■ Exercise prompt: Report how many lines below contain the word "part". Write only that number.

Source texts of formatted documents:
== Segment start ==
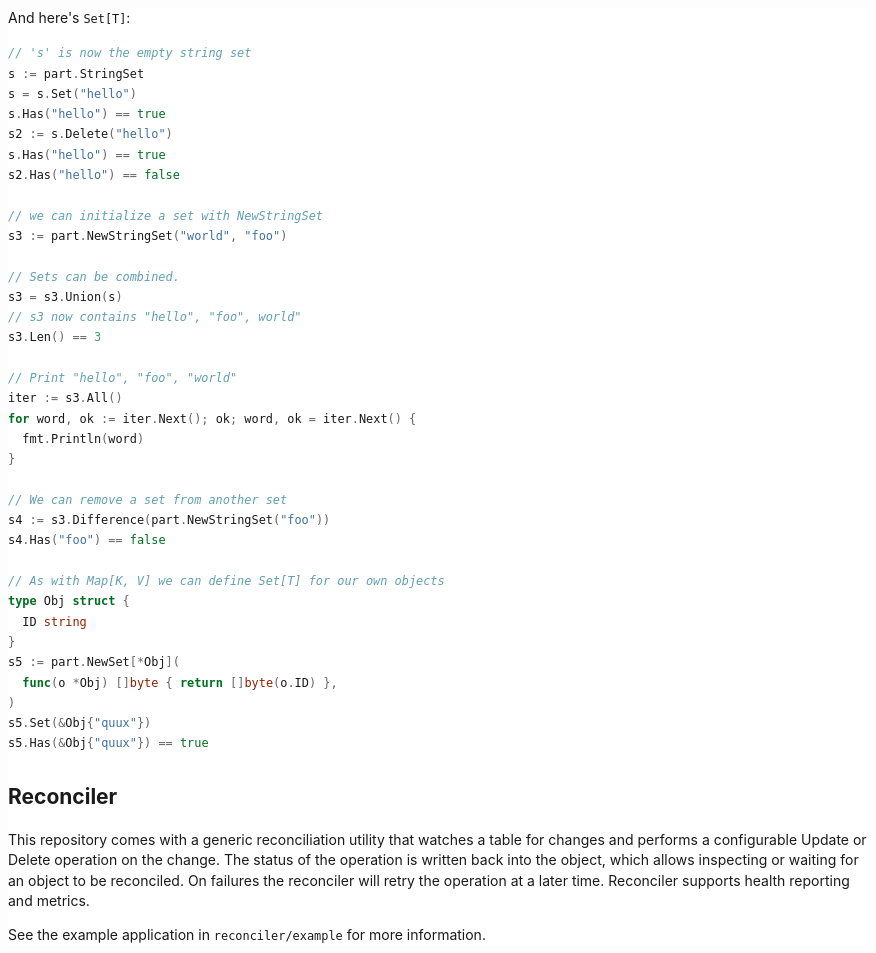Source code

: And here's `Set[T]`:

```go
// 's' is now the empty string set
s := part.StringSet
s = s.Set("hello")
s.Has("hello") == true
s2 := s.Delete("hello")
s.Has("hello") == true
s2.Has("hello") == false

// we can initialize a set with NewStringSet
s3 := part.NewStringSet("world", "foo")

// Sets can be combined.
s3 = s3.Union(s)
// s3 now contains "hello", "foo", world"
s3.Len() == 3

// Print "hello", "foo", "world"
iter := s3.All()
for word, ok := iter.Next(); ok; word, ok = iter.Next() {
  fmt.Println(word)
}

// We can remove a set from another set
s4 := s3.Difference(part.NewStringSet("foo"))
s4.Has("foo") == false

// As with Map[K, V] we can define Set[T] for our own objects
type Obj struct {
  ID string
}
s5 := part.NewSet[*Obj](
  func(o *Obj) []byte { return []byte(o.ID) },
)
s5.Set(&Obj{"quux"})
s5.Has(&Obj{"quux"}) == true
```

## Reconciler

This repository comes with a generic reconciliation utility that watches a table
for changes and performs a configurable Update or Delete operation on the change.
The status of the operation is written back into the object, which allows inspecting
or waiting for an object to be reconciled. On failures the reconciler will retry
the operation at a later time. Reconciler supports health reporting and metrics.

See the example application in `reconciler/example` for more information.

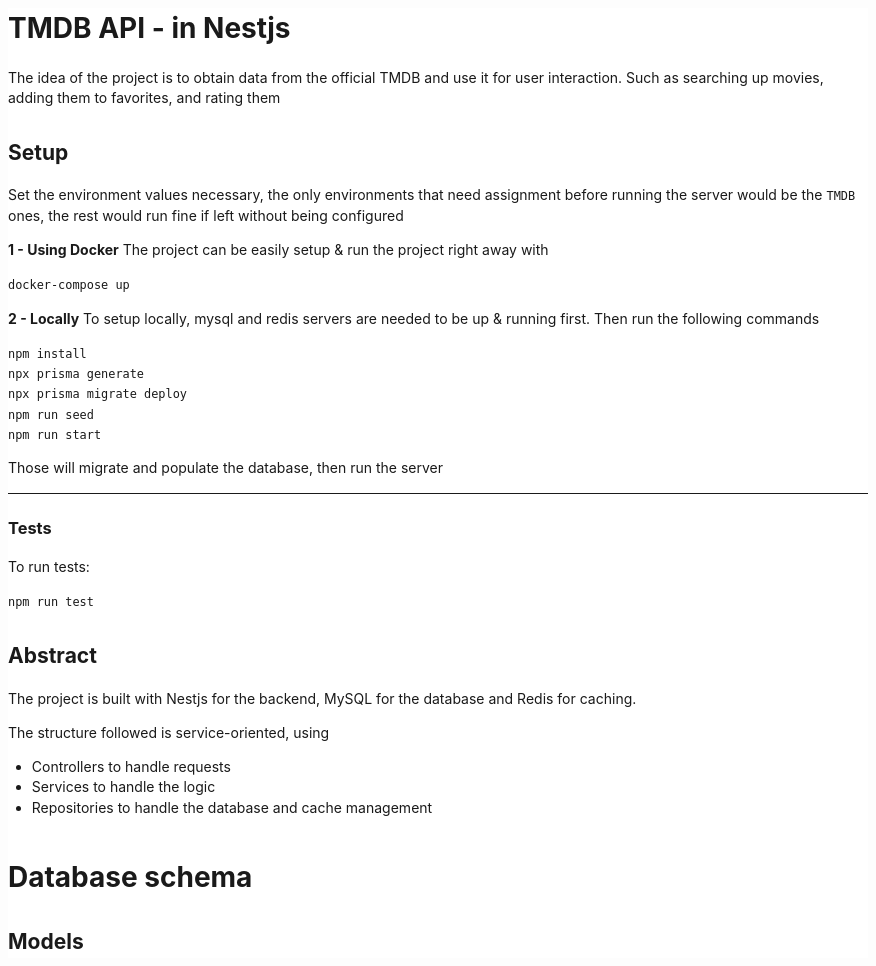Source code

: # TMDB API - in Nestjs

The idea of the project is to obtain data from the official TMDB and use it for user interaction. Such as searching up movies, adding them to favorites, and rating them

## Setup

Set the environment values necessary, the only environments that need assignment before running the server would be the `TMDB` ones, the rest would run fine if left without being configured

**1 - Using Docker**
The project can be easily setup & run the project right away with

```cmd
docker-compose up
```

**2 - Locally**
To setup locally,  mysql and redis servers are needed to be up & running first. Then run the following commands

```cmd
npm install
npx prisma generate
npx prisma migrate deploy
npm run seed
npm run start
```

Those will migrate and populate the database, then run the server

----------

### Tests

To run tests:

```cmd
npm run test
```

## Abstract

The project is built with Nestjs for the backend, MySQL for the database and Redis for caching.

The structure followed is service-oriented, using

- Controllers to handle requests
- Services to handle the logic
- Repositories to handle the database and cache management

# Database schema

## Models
== Segment end ==
■ The completed task: 4